Installée devant le musée en 1967, l’œuvre finalement sélectionnée s’intitule Infinity. Un projet de légende datant de 1968 la décrit de la manière suivante :

‘Although conceived as an independent self-sufficient form, the sculpture suggests the movements of celestrial bodies and symbolises the study of history and technology646.’

Par sa symbolique et son titre, la sculpture évoque le progrès infini de la science, ainsi que l’espace infini de l’univers. La sculpture a donc conservé sinon l’esthétique, du moins l’image céleste chère à Carmichael. Contrairement au projet de Taylor, qui proposait une représentation internationaliste du monde, le projet retenu est conforme au registre nationaliste rationaliste initialement envisagé par Carmichael.

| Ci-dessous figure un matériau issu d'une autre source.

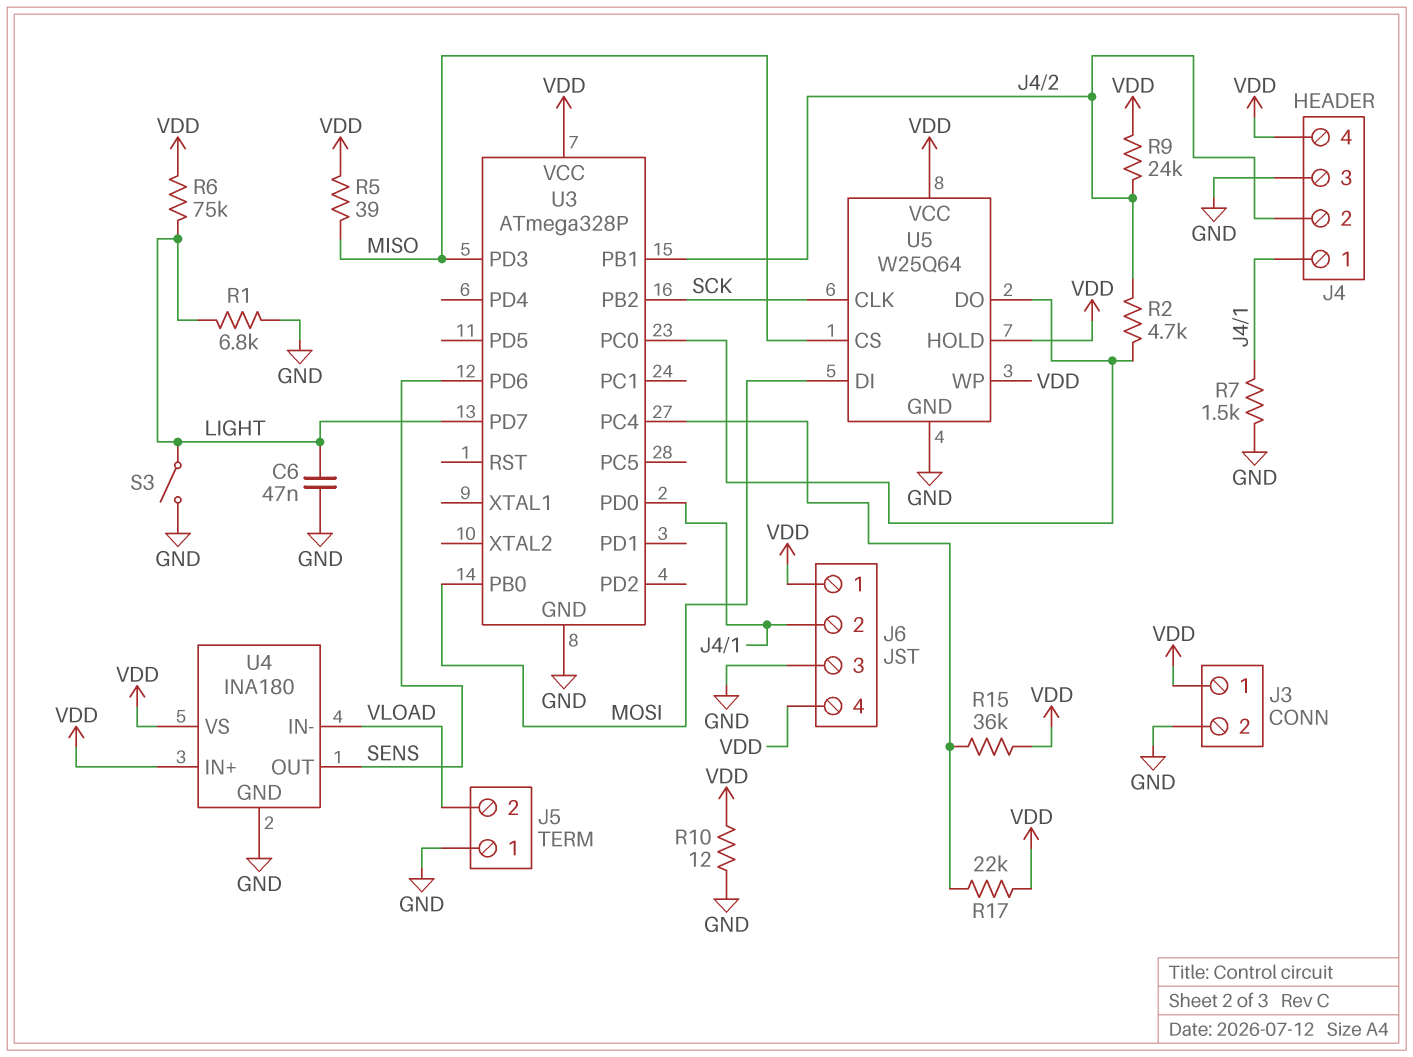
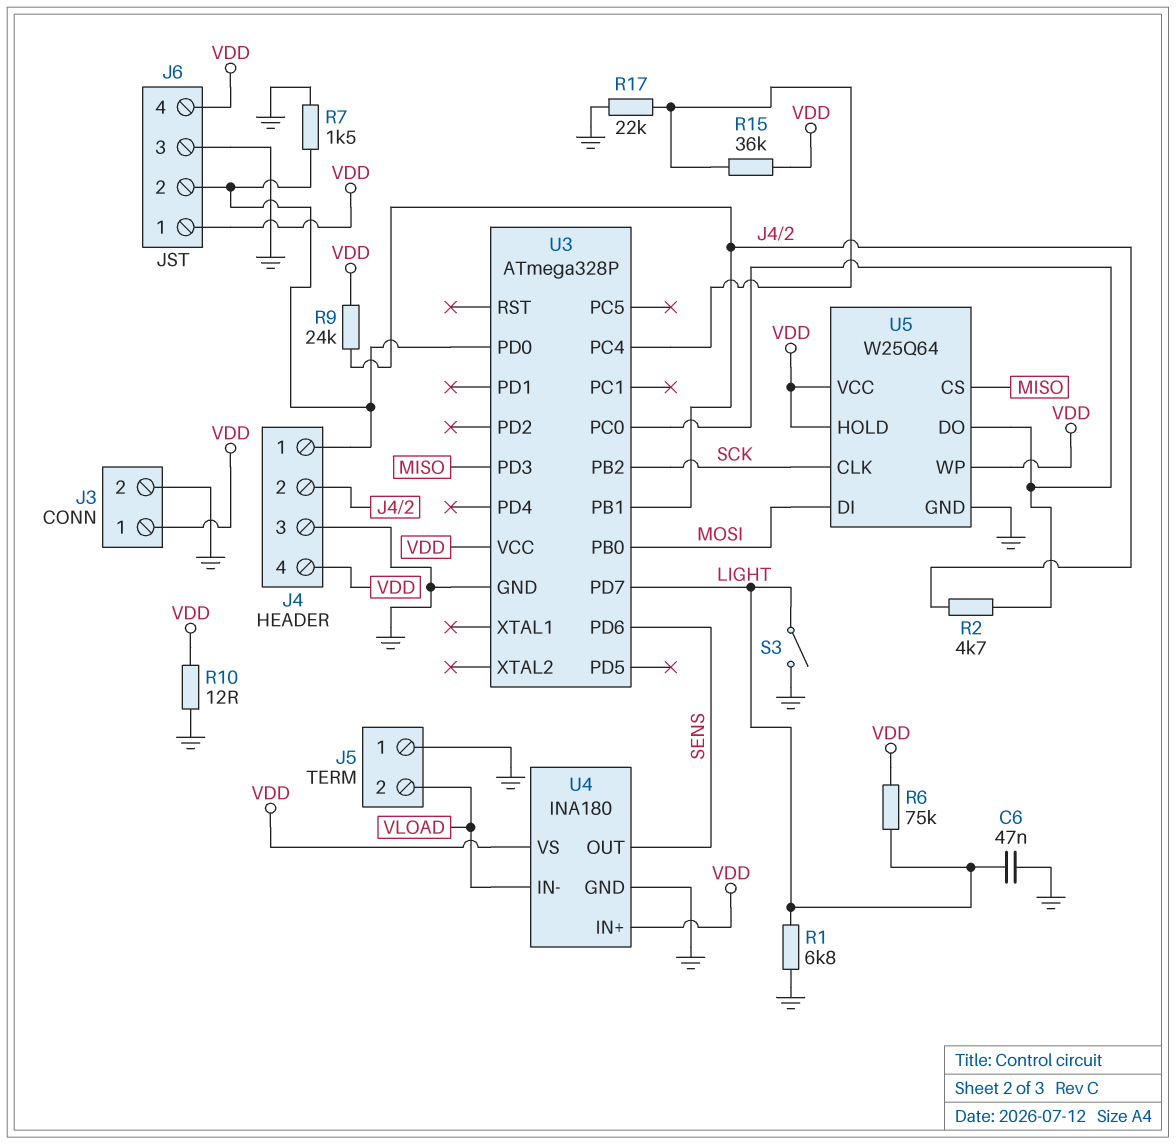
R5: 39 (MISO, VDD) -> none
R17: 22k (U3/PC4, VDD) -> 22k (GND, U3/PC4)

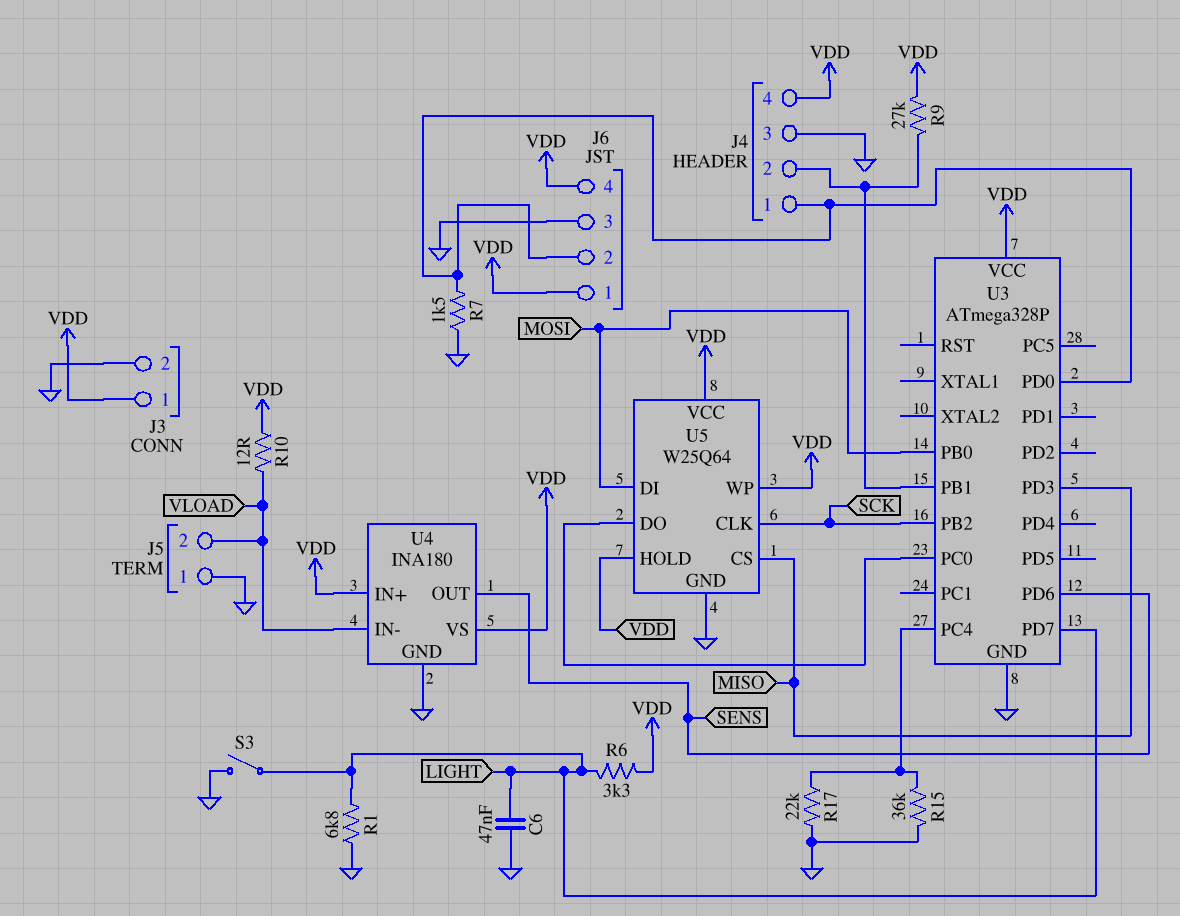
R2: 4.7k (J4/2, U3/PC0) -> none
R6: 75k (LIGHT, VDD) -> 3.3k (LIGHT, VDD)
R9: 24k (J4/2, VDD) -> 27k (J4/2, VDD)
R10: 12 (GND, VDD) -> 12 (VDD, VLOAD)
R15: 36k (U3/PC4, VDD) -> 36k (GND, U3/PC4)

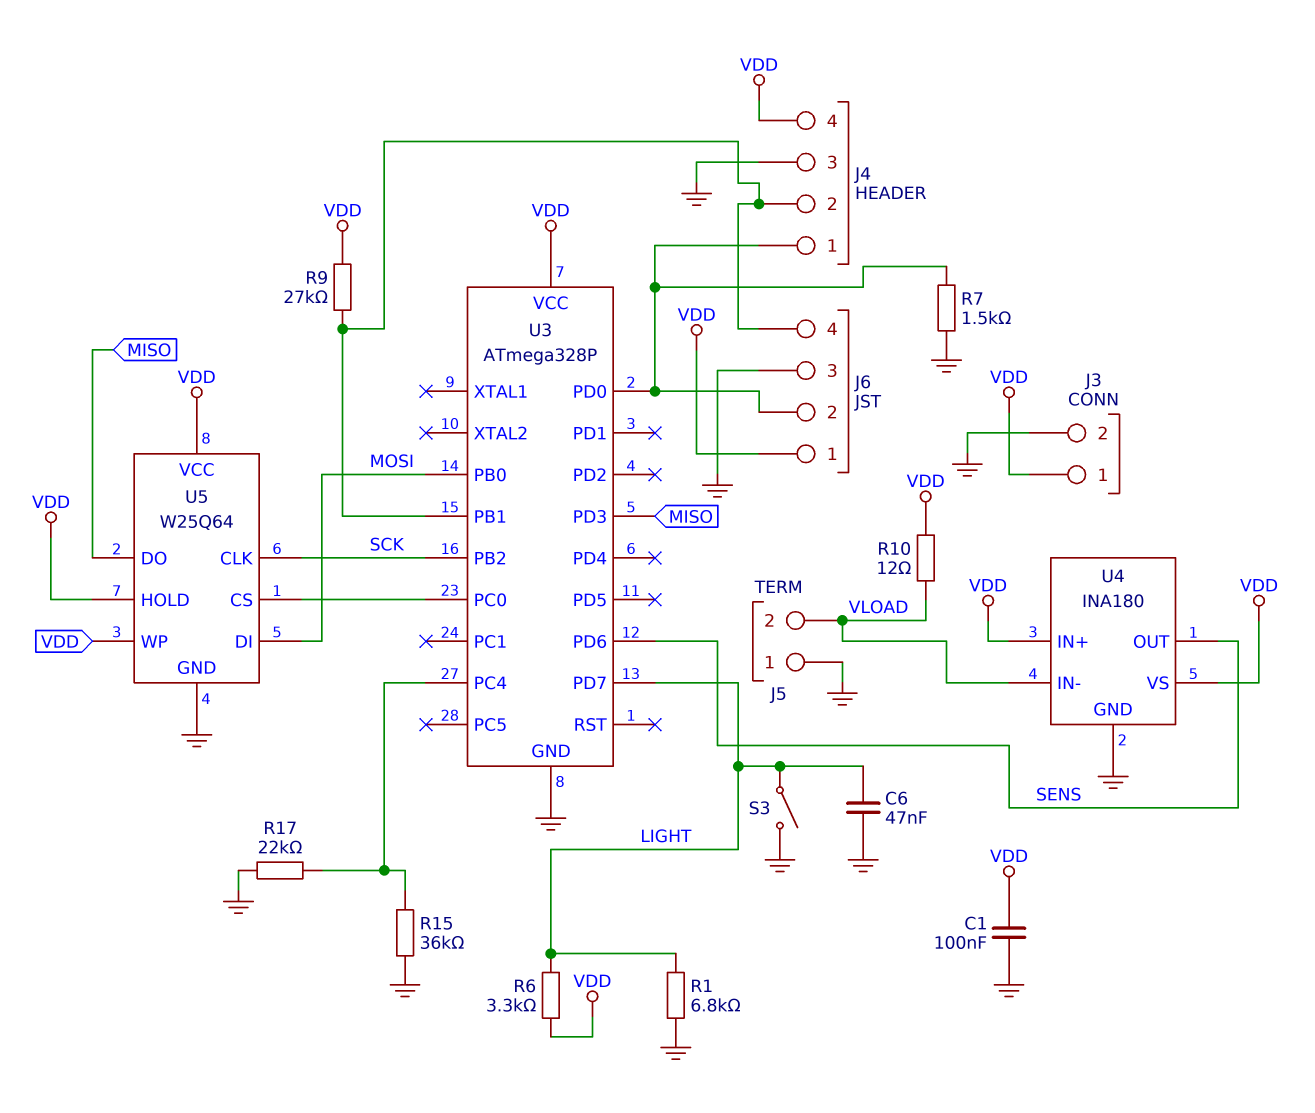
C1: none -> 100nF (GND, VDD)
J6 pin 4: VDD -> J4/2
U5 pin CS: MISO -> U3/PC0
U5 pin DO: U3/PC0 -> MISO

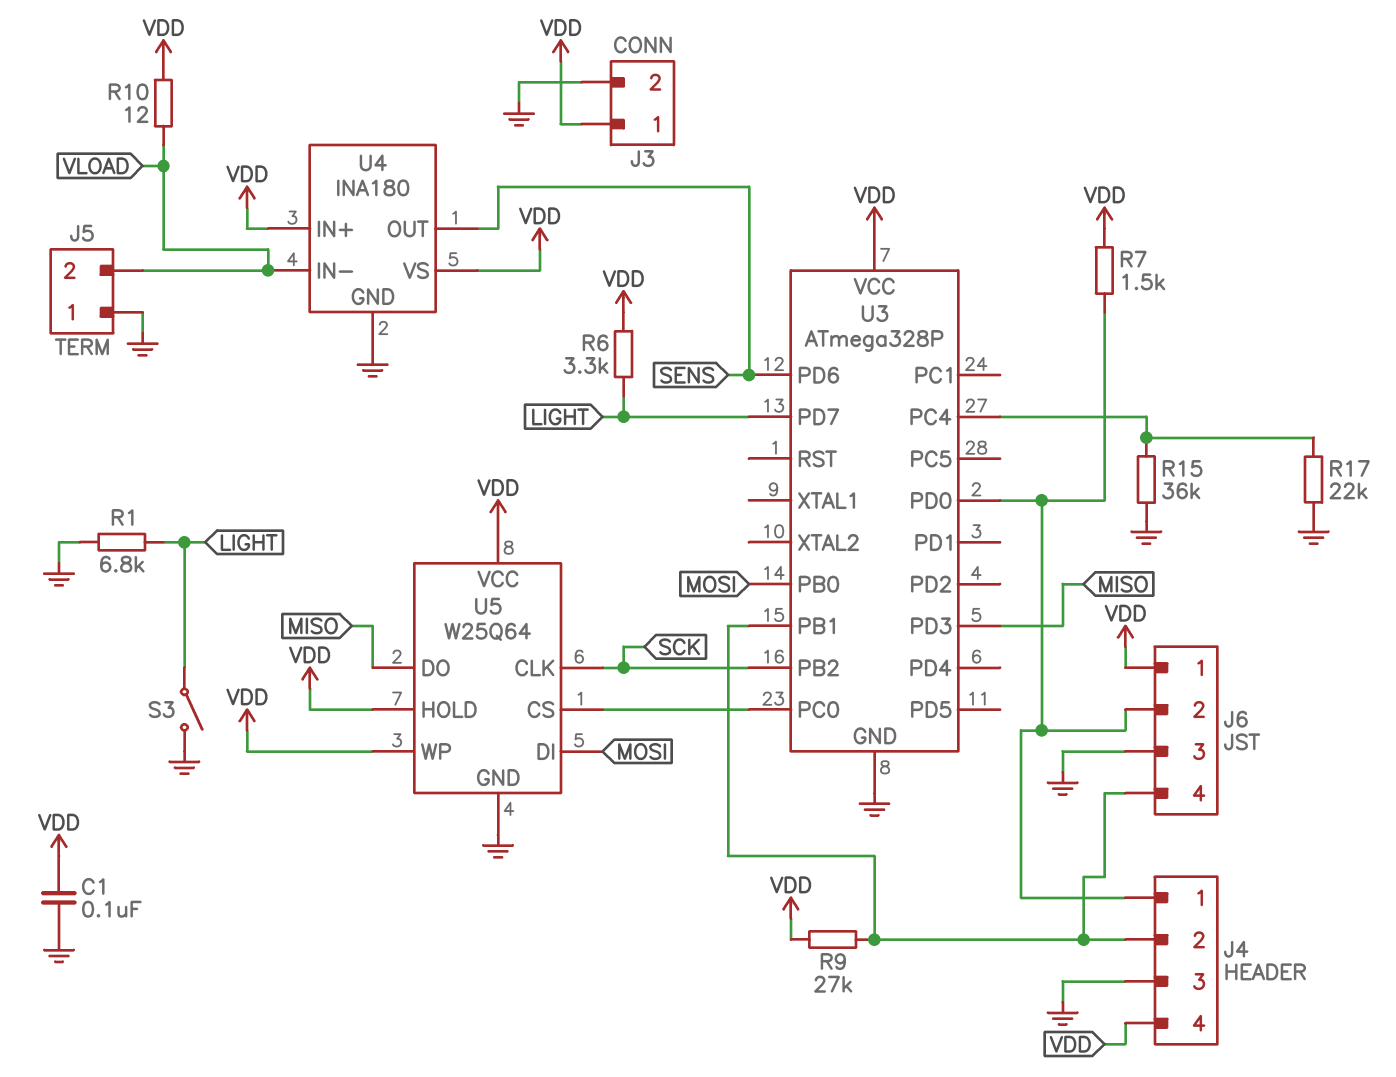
C6: 47nF (GND, LIGHT) -> none
R7: 1.5k (GND, J4/1) -> 1.5k (J4/1, VDD)

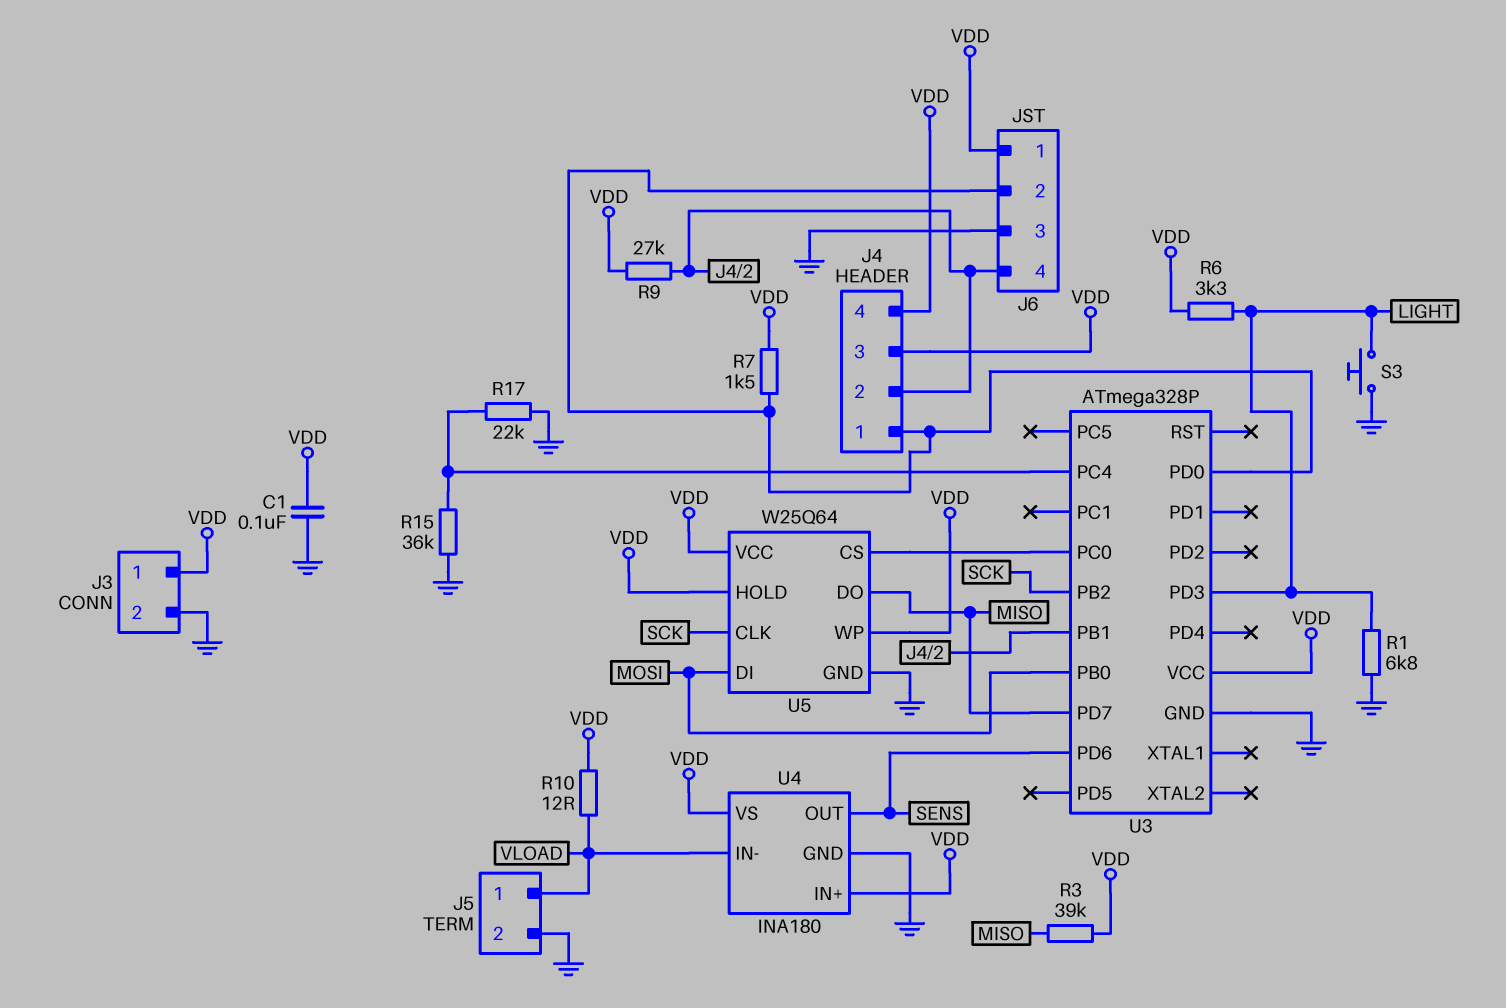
J4 pin 3: GND -> VDD
J5 pin 1: GND -> VLOAD
J5 pin 2: VLOAD -> GND
R3: none -> 39k (MISO, VDD)
S3: switch (GND, LIGHT) -> button (GND, LIGHT)
U3 pin PD3: MISO -> LIGHT
U3 pin PD7: LIGHT -> MISO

Comme le résume cet épisode, le Museum of History and Technology est conçu et réalisé à la fois comme un musée universaliste sur le thème de la technologie et comme un musée national sur l’histoire des Etats-Unis. Dans les faits, la narration de l’histoire nationale y côtoie un discours nationaliste rationaliste sur la technologie. Le musée permet donc de conjuguer la mission de gardien des collections nationales qui est la sienne et l’éthique universaliste de ses conservateurs. Or, dans la décennie qui suit l’ouverture du musée, les modalités de production du discours sur la nation et le monde évoluent à la Smithsonian Institution, dans le cadre de la préparation de la commémoration du bicentenaire de l’indépendance des Etats-Unis. L’objet de la commémoration est particulièrement propice à poser la question de la place des Etats-Unis dans le monde : la Guerre d’Indépendance porte un idéal dont l’ambition est universelle, pour lequel se sont même battu des Européens guidés par les idéaux des Lumières comme le Marquis de Lafayette ou Tadeusz Kościusko647 : la proclamation de l’indépendance des Etats-Unis annonce l’essor des nationalismes en Europe puis dans le reste du monde. L’histoire du peuplement du continent nord-américain faite de vagues successives d’immigration place également la relation de la nation au monde au cœur de la définition nationale. Cependant, dans les années qui suivent l’ouverture du Museum of History and Technology, les rapports entre la Smithsonian Institution et l’Etat, entre l’Etat et la société et enfin les représentations que l’on se fait du monde aux Etats-Unis changent et font évoluer les pratiques et les discours nationalistes.

Notes
643.

Le passage est reproduit en annexe. Frank Taylor, transcription du 5e entretien avec Myriam Freilicher, 20 mars 1974, S.I.A., record unit 9512, pp. 125-128 (voir annexe V).

644.

Pierre Gerbet, Marie-Renée Mouton, Victor-Yves Ghébali, Le rêve d'un ordre mondial, de la SDN à l'ONU (Paris: Imprimerie Nationale, 1996), p. 271.

645.

A ce propos, il est remarquable que malgré leurs propositions très différentes, Taylor comme Carmichael soient inspirés par la fascination de l’espace qu’ils partagent avec leurs contemporains.

646.

« Infinity, MHT, edited draft (Minkin) 6/23/68 », S.I.A., record unit 551, box 3, folder : « Infinity ».

647.

Kościusko s’illustre par la suite à la tête de l’armée polonaise contre la Russie et devient un héros national polonais.